ASSIGNMENT: Exclude all pictures from your copy of the data below, which should otherwise match exactly.
(EXTRACTED RECORDS begins)
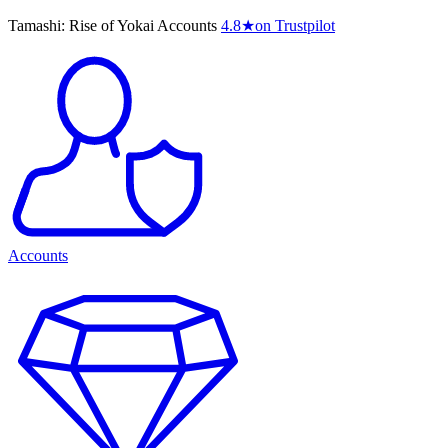
Tamashi: Rise of Yokai Accounts
4.8
★
on Trustpilot
Accounts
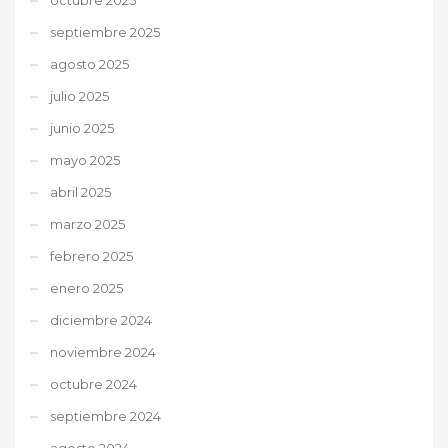
septiembre 2025
agosto 2025
julio 2025
junio 2025
mayo 2025
abril 2025
marzo 2025
febrero 2025
enero 2025
diciembre 2024
noviembre 2024
octubre 2024
septiembre 2024
agosto 2024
(EXTRACTED RECORDS ends)
TASK ANSWER:
Tamashi: Rise of Yokai Accounts
4.8
★
on Trustpilot
Accounts
septiembre 2025
agosto 2025
julio 2025
junio 2025
mayo 2025
abril 2025
marzo 2025
febrero 2025
enero 2025
diciembre 2024
noviembre 2024
octubre 2024
septiembre 2024
agosto 2024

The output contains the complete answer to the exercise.